Given my experience in the silver market over the years, I was not surprised by the nature of its collapse. That is the way silver trades -- that is its personality, and this is what happens in a leveraged, computerized world. Except that this time (roughly on the one-year anniversary of the flash crash), rather than stocks being pummeled, commodities and currencies bore the brunt.

Image: Bill Fleckenstein

Bill Fleckenstein

The bottom line: People need to plan for the fact that days like we saw last week can happen, especially in the silver market.

We can gain a small insight into the amount of speculation washed out by looking at the May 5 volumes in both iShares Silver Trust (SLV), a silver exchange-traded fund, and gold ETF SPDR Gold Shares (GLD, news). The former set a record by about 50%, while the latter's volume was among its top five days of all time. Clearly, a fair amount of shakeout has occurred.

Silver continues to thrash about between the low and high $30s an ounce and I would expect that to continue, though I can easily see the range stretching into the low $40s. After the move it has had, I believe silver is going to have to spend some time trading somewhat sideways (although it may sound silly to call a $15 range on a $30-per-ounce commodity "sideways").

As for gold, it has been reasonably stable, since it hasn't experienced anywhere near the same level of wild-eyed enthusiasm. Assuming the silver liquidation is nearly done, that means much of the hot money has been flushed from the metals sector. Perhaps gold can thus start grinding higher, though it may take a while for it to establish a new high as well.

What can Brown do for you?

While we're on the subject of precious metals, a column in the May 5 print editions of The Financial Times is so absurd it deserves mentioning. Under the headline "Britain Was Right to Sell Off Its Pile of Gold" (registration may be required), Alan Beattie claimed that owning gold is nothing more than a form of wagering.

His argument is that since gold has been rallying while interest rates have remained low, gold's performance can't be explained by increased inflation expectations. Thus, it must be due to gambling (his term), and he concludes: "On this occasion, Mr. Brown's decision was the right one."
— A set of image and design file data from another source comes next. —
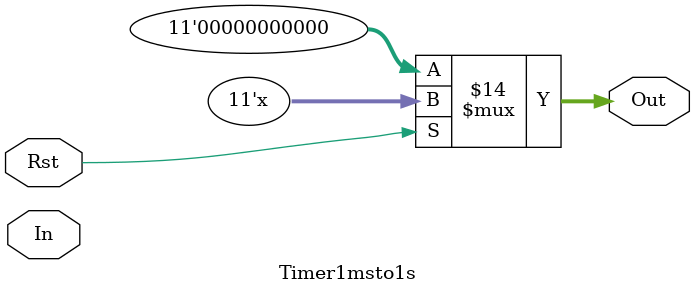
<source format=v>
module Timer1msto1s(In,Out,Rst);
input [20:0]In;
input Rst;
output[10:0] Out;
reg [10:0] Out;
reg [11:0]X;
always @(In)
 begin
  if (Rst==0)
   begin
    Out<=0;
    X<=0;
   end
 else
  begin
   X=X+1;
    if (X==1000)
     begin
      Out<=Out+1;
      X<=0;
     end
   end
 end
endmodule

</source>
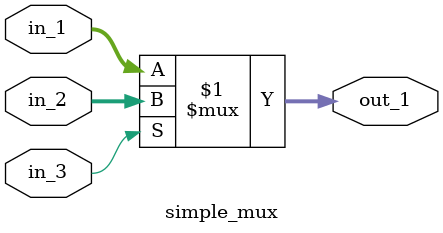
<source format=v>

module simple_mux
        (
            //inputs
            in_1,
            in_2,
            in_3,

            //outputs
            out_1
        );

    //port definition
    input   [3:0]   in_1;
    input   [3:0]   in_2;
    input           in_3;

    output  [3:0]   out_1;

    //design implematation
    
    assign out_1 = in_3 ? in_2 : in_1;

endmodule

</source>
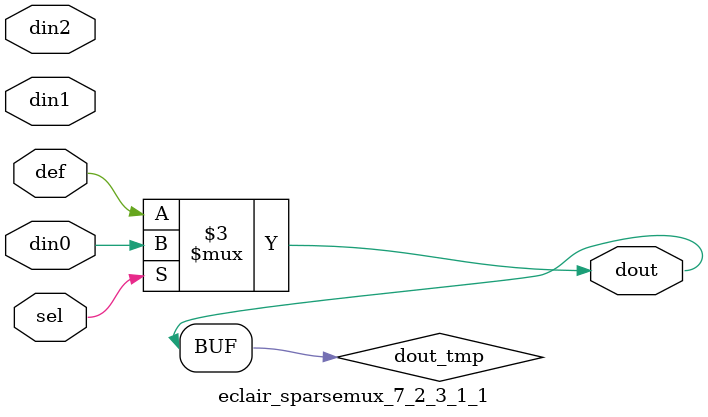
<source format=v>
`timescale 1ns / 1ps

module eclair_sparsemux_7_2_3_1_1 (din0,din1,din2,def,sel,dout);

parameter din0_WIDTH = 1;

parameter din1_WIDTH = 1;

parameter din2_WIDTH = 1;

parameter def_WIDTH = 1;
parameter sel_WIDTH = 1;
parameter dout_WIDTH = 1;

parameter [sel_WIDTH-1:0] CASE0 = 1;

parameter [sel_WIDTH-1:0] CASE1 = 1;

parameter [sel_WIDTH-1:0] CASE2 = 1;

parameter ID = 1;
parameter NUM_STAGE = 1;



input [din0_WIDTH-1:0] din0;

input [din1_WIDTH-1:0] din1;

input [din2_WIDTH-1:0] din2;

input [def_WIDTH-1:0] def;
input [sel_WIDTH-1:0] sel;

output [dout_WIDTH-1:0] dout;



reg [dout_WIDTH-1:0] dout_tmp;


always @ (*) begin
(* parallel_case *) case (sel)
    
    CASE0 : dout_tmp = din0;
    
    CASE1 : dout_tmp = din1;
    
    CASE2 : dout_tmp = din2;
    
    default : dout_tmp = def;
endcase
end


assign dout = dout_tmp;



endmodule

</source>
He is referring here, of course, to former U.K. Prime Minister Gordon Brown's multibillion-dollar blunder of selling all of Britain's gold 12 years ago -- essentially on the lows -- when he was chancellor of the exchequer. This knucklehead thinks Brown made the right move, since gold is just a worthless asset. Ergo, whatever has happened since makes no difference.

Naturally, Beattie also does not believe a currency should be linked to gold: "This remains as bad an idea as ever. It would have meant sharply tightening monetary policy since the fall of 2008. This would have been madness."